21 de Outubro de 2011

Semedo

Abrir a porta de casa, por um pé na rua, olhar em volta e ceder ao cerco. Ao cerco do nada. «Só me apetece recuar e voltar para a cama.» Semedo assume o sacrifício que é estar no Azerbaijão. Vive na capital Baku e joga no Khazar, a 260 kms de distância. Estranho? «Sim, muito estranho. Mas tem de ser. Só mesmo em Baku é possível ter uma vida relativamente normal», reage, instado pelo Maisfutebol (apostas desporto online).

Já se percebeu. Esta aventura é moldada em contornos improváveis e relatada em baladas de reflexão. Tempo para isso não falta. Esmague a cara contra o vidro, vislumbre o horizonte deserto e encoste o ombro ao estofo coçado. «O meu clube é da cidade de Lankaran. Lá não se passa nada, nada. Só lá estou para estagiar [o centro de treinos é óptimo] e jogar. Se tivéssemos de viver lá, ninguém assinava pelo clube. O resto do tempo é vivido na capital e em viagens.»

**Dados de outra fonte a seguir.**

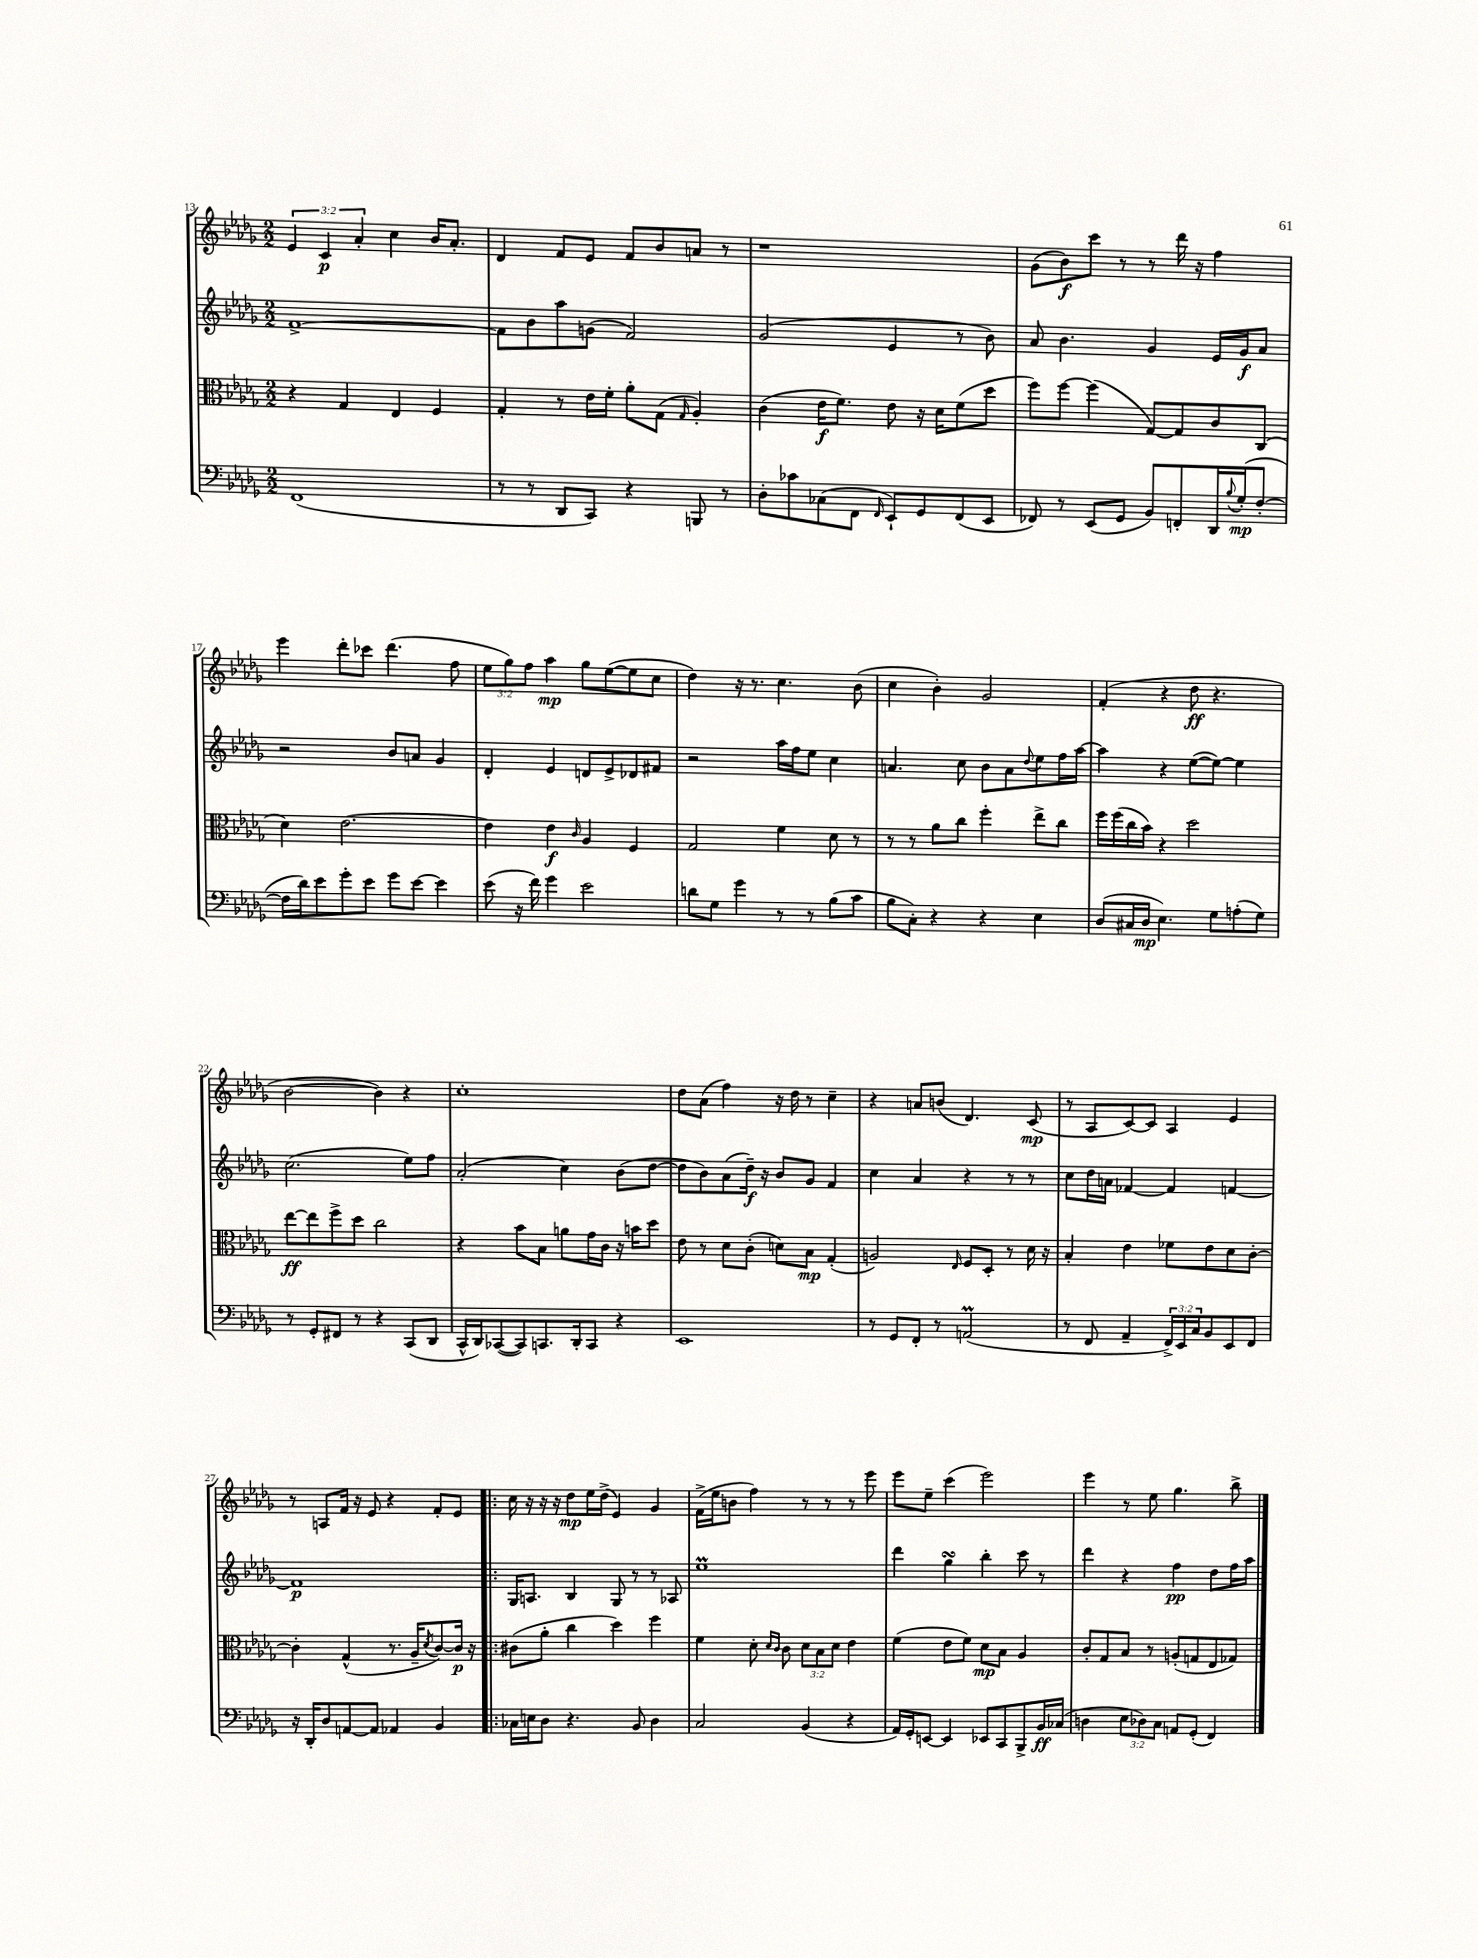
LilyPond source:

<<
\new StaffGroup <<
\new Staff = "s0" {
    \clef treble \key des \major \numericTimeSignature \time 2/2 \override Staff.TupletNumber.text = #tuplet-number::calc-fraction-text
    \tuplet 3/2 { ees'4 c'4\p aes'4-. } c''4 bes'16 aes'8.-. |
    des'4 f'8 ees'8 f'8 bes'8 a'8 r8 |
    r1 |
    ges'8( bes'8\f) c'''8 r8 r8 des'''16 r16 f''4 |
    ees'''4 des'''8-. ces'''8 des'''4.( f''8 |
    \tuplet 3/2 { ees''8 ges''8) f''8 } aes''4\mp ges''8 ees''8~( ees''8 c''8 |
    des''4) r16 r8. c''4. bes'8( |
    c''4 bes'4-.) ges'2 |
    f'4-.( r4 des''8\ff r4. |
    bes'2~ bes'4) r4 |
    c''1-. |
    des''8 aes'8( f''4) r16 des''16 r8 c''4-- |
    r4 a'8 b'8( des'4.) c'8\mp( |
    r8 aes8 c'8~) c'8 aes4 ees'4 |
    r8 a8 f'16 r16 ees'8 r4 f'8-. ees'8 |
    \bar ".|:" c''16 r16 r16 r16 des''8\mp ees''16 des''16->( ees'4) ges'4 |
    f'16->( ees''16 b'8 f''4) r8 r8 r8 ees'''8 |
    ees'''8 ees''8-- c'''4( ees'''2) |
    ees'''4 r8 ees''8 ges''4. bes''8-> \bar "|." |
}
\new Staff = "s1" {
    \clef treble \key des \major \numericTimeSignature \time 2/2
    f'1~-> |
    f'8 bes'8 aes''8 g'8( f'2) |
    ges'2( ees'4 r8 bes'8) |
    aes'8 bes'4. ges'4 ees'16 ges'16\f aes'8 |
    r2 bes'8 a'8 ges'4 |
    des'4-. ees'4 d'8 ees'8-> des'8 fis'8 |
    r2 aes''16 f''16 ees''8 c''4 |
    a'4. c''8 bes'8 a'8 \appoggiatura { des''8 } ees''8 f''16 aes''16~ |
    aes''4 r4 ees''8~( ees''8~) ees''4 |
    c''2.( ees''8) f''8 |
    aes'2-.( c''4) bes'8( des''8~ |
    des''8 bes'8) aes'8( des''16--\f) r16 bes'8 ges'8 f'4 |
    c''4 aes'4 r4 r8 r8 |
    c''8 des''16 a'16 fes'4~ fes'4 f'4~ |
    f'1\p |
    \bar ".|:" ges16 a8. bes4 ges8 r8 r8 aes8 |
    ees''1\prall |
    des'''4 ges''4\turn bes''4-. c'''8 r8 |
    des'''4 r4 f''4\pp des''8 f''16 aes''16 \bar "|." |
}
\new Staff = "s2" {
    \clef alto \key des \major \numericTimeSignature \time 2/2 \override Staff.TupletNumber.text = #tuplet-number::calc-fraction-text
    r4 ges4 ees4 f4 |
    ges4-. r8 ees'16 f'16-. aes'8-. ges8( \grace { ges16 } aes4-.) |
    c'4( ees'16\f f'8.) ees'8 r16 des'16 f'8( des''8 |
    f''8) f''8~ f''4( ges8~) ges8 c'8 c8( |
    des'4) ees'2.~ |
    ees'4 ees'4\f \grace { c'16 } aes4 f4 |
    ges2 f'4 des'8 r8 |
    r8 r8 aes'8 c''8 f''4-. ees''8-> c''8 |
    f''16 f''16( c''16 bes'16) r4 des''2 |
    ees''8~\ff ees''8 f''8-> des''8 c''2 |
    r4 bes'8 bes8 a'8 ges'16 c'16 r16 b'16 des''8 |
    ees'8 r8 des'8 c'8-.( d'8) bes8\mp ges4-.( |
    a2) \grace { ees16 } f8 des8-. r8 des'16 r16 |
    bes4-. ees'4 fes'8 ees'8 des'8 c'8~-. |
    c'4-. ges4-^( r8. aes16-- \acciaccatura { des'8 } c'8~) c'16\p r16 |
    \bar ".|:" cis'8( aes'8-. c''4 des''4) f''4 |
    f'4 des'8-. \grace { des'16 c'16 } c'8 \tuplet 3/2 { des'8 bes8 des'8 } ees'4 |
    f'4( ees'8 f'8) des'8\mp bes8 aes4 |
    c'8-. ges8 bes8 r8 a8-.( g8 ees8 ges8) \bar "|." |
}
\new Staff = "s3" {
    \clef bass \key des \major \numericTimeSignature \time 2/2 \override Staff.TupletNumber.text = #tuplet-number::calc-fraction-text
    f,1( |
    r8 r8 des,8 c,8) r4 b,,8 r8 |
    des8-. ces'8 ces8( f,8 \grace { f,16 } ees,8-!) ges,8 f,8( ees,8 |
    fes,8) r8 ees,8( ges,8 bes,8) f,8-. des,16 \appoggiatura { bes8 } ges16-.\mp( f8~-. |
    f16 des'16) ees'8 ges'8-. ees'8 ges'8 ees'8~ ees'4 |
    ees'8( r16 f'16) ges'4 ees'2 |
    d'8 ges8 ges'4 r8 r8 bes8( c'8 |
    bes8 c8-.) r4 r4 ees4 |
    des8( cis16 des16\mp ees4.) ges8 a8-.( ges8) |
    r8 ges,8-. fis,8 r8 r4 c,8( des,8 |
    c,16-^ des,16) ces,8~( ces,8) c,8. des,16-. c,8 r4 |
    ees,1 |
    r8 ges,8 f,8-. r8 a,2\prall( |
    r8 f,8 aes,4-- \tuplet 3/2 { f,16->) ees,16 c16 } bes,8 ees,8 f,8 |
    r16 des,16-. des8 a,8~ a,8 aes,4 bes,4 |
    \bar ".|:" ces16 e16 des8 r4. bes,8 des4 |
    c2 bes,4( r4 |
    aes,16) ges,16-. e,8~ e,4 ees,8 c,8 bes,,8-> bes,16\ff ces16( |
    d4 \tuplet 3/2 { ees8 des8) c8 } a,8 ges,8-.( f,4) \bar "|." |
}
>>
>>
\layout { \context { \Score currentBarNumber = #13 } }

Viagens pela terra do nunca. Autoestrada? Sonhem. Alcatrão? Sim, esmigalhado. Semedo explica. «Nós dizemos que estamos na estrada do pirata. A via que liga Baku a Lankaran parece um mar, de tão turbulenta que é. O autocarro abana, nós enjoamos e só a boa disposição ajuda a passar o tempo. É assim.»

A frieza no olhar das pessoas, o desconforto de ser estrangeiro, a solidão. Nada melhor do que um golo para acabar com essa maldição. É um analgésico brutal, uma tisana potente e infalível.

«Foi maravilhoso. Tive a sorte de marcar logo na estreia. A partir daí começaram a tratar-me muito bem, perceberam quem eu sou. Antes... bem, posso dizer que estive três semanas só a negociar o contrato, sem jogar. Os azeris são bastante desconfiados.»

A experiência, difícil, obriga a improvisar. Na arte da mímica, por exemplo.

«Nisso estou um especialista. Eu e o Éder Bonfim (ex-Benfica, Sp. Braga, Est. Amadora, Leiria e V. Setúbal), o meu melhor amigo aqui. Certo dia queríamos um cubo de gelo no sumo de laranja e a empregada não entendia. Ninguém fala inglês, só turco e russo. Começámos a apontar para o copo e a fazermos o gesto de quem tem frio. Aí sim, a menina percebeu! É o pão nosso de cada dia.»

Chamam-lhe «pantera», lutam pelo primeiro lugar e gozam com a arrogância de Cristiano Ronaldo. É este o retrato possível dos colegas de equipa de Semedo. «São boas pessoas. Preferem o Messi ao Cristiano. Eu digo o contrário, claro. Estamos na frente da classificação, queremos chegar ao título e temos boas possibilidades. A liga não é competitiva, mas há equipas fortes. O Tony Adams [ex-internacional inglês] treina uma delas.»

O estádio do Khazar leva 15 mil pessoas por jogo, «está quase sempre cheio» e tem um «ambiente muito bom». «As pessoas não têm mais nada para fazer, por isso têm de ir ao futebol. Isso é óptimo, mas falta o bacalhau, o cozido à portuguesa, a comida africana. No clube é sempre frango.»

Em Baku (apostas liga dos campeões) «a vida é cara» e a oferta limitada. Se Semedo quiser arejar as ideias à noite, não pode. Ou pode, se pagar 400 euros. «Só há festas privadas e reservadas. Caríssimas, nem pensar. Preferimos ir jantar, ouvir música ao vivo e ficar a jogar bilhar. Baku está a evoluir bastante, embora ainda falte muita coisa.»